Question

LetR be any integral domain and $p\in R$. Prove that p is irreducible in R if and only if the constant polynomial p is irreducible in $R\left[x\right]$. [Hint: Corollary 4.5 may be helpful.]

Short answer

It is proved that $p$is irreducible in R if and only if the constant polynomial p is irreducible in$R\left[x\right]$.

Step-by-step solution

Corollary 4.5

Let R be an integral domain and $f\left(x\right)\in R\left[x\right]$. Then, $f\left(x\right)$is a unit in $R\left[x\right]$ if and only if $f\left(x\right)$ is a constant polynomial that is a unit in R .

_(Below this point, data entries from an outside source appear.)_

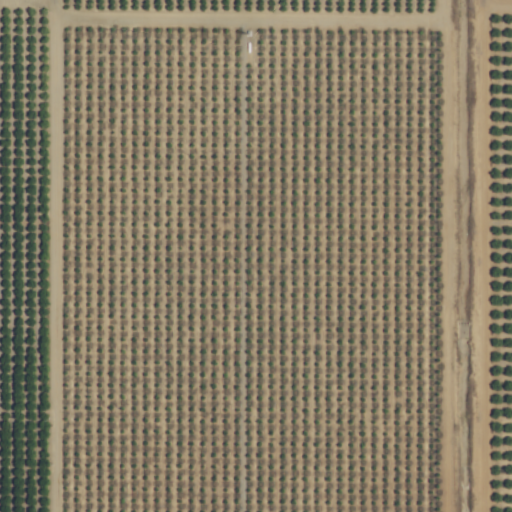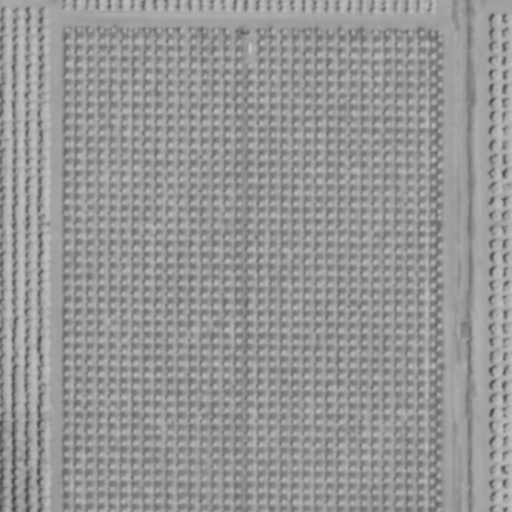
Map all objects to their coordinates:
crop: (256, 256)
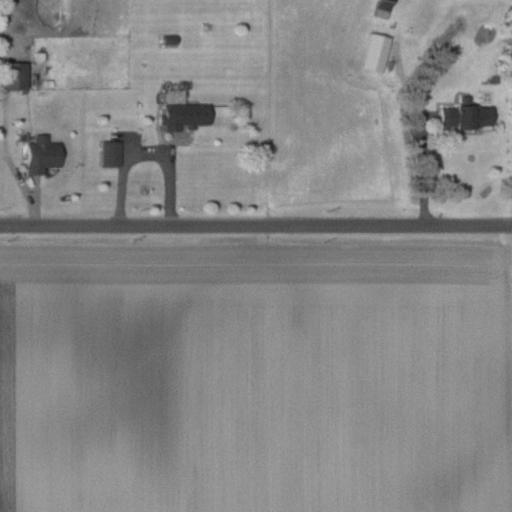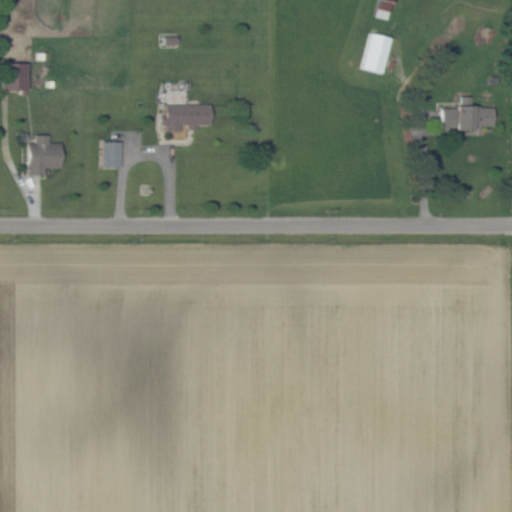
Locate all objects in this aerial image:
building: (381, 8)
building: (374, 51)
building: (11, 75)
building: (465, 114)
building: (182, 115)
building: (109, 152)
road: (146, 153)
building: (40, 154)
road: (419, 163)
road: (256, 223)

Step 2: p is irreducible in Rx

Assume that p is irreducible in R .

Then, there exists a polynomial $a\left(x\right)=\sum _{i=0}^m{a}_i{x}_i$and $b\left(x\right)=\sum _{j=0}^n{b}_j{x}_j$in $R\left[x\right]$such that $p=a\left(x\right)b\left(x\right)$.

Since R is an integral domain and ${\left(m+n\right)}^{th}$coefficient of $a\left(x\right)b\left(x\right)$is $a_m{b}_n\ne 0,m=n=0$implies $a\left(x\right)=a_0$and $b\left(x\right)=b_0$.

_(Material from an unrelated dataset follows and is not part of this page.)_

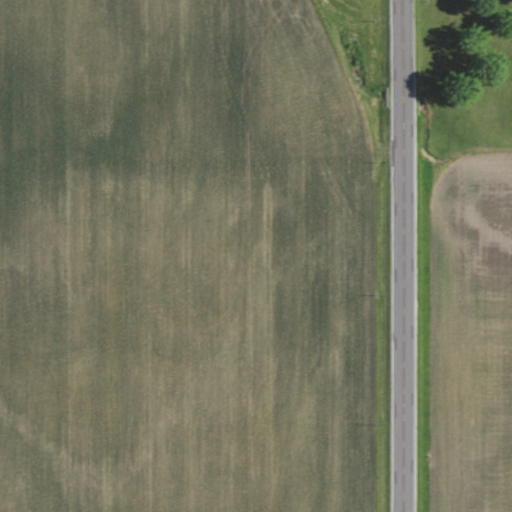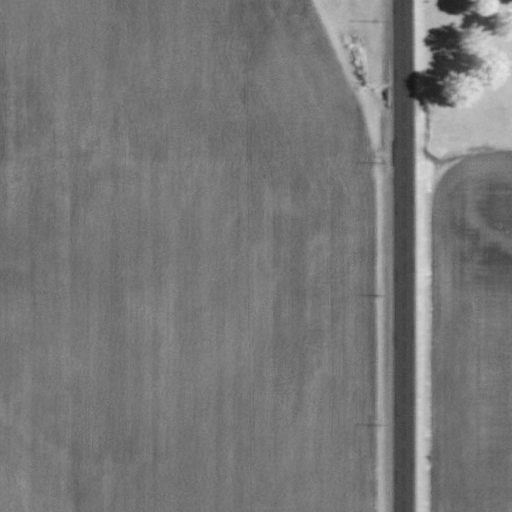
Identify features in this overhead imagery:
road: (394, 256)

Thus, $p=a_0{b}_0$and since p is irreducible, either $a\left(x\right)$and $b\left(x\right)$must be a unit.

Therefore, the constant polynomial p is irreducible in$R\left[x\right]$ .

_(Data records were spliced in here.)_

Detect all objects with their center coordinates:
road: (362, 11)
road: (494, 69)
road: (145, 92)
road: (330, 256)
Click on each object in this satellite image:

Step 3: p is irreducible in R

Assume that the constant polynomial p is irreducible in $R\left[x\right]$and $a,b\in R$ implies $p=ab$.

Here, p is a constant polynomial which implies a and b are constant polynomials where either a or b must be a unit in R .

Thus, p is irreducible in R .

Therefore, p is irreducible in R if and only if the constant polynomial p is irreducible in $R\left[x\right]$.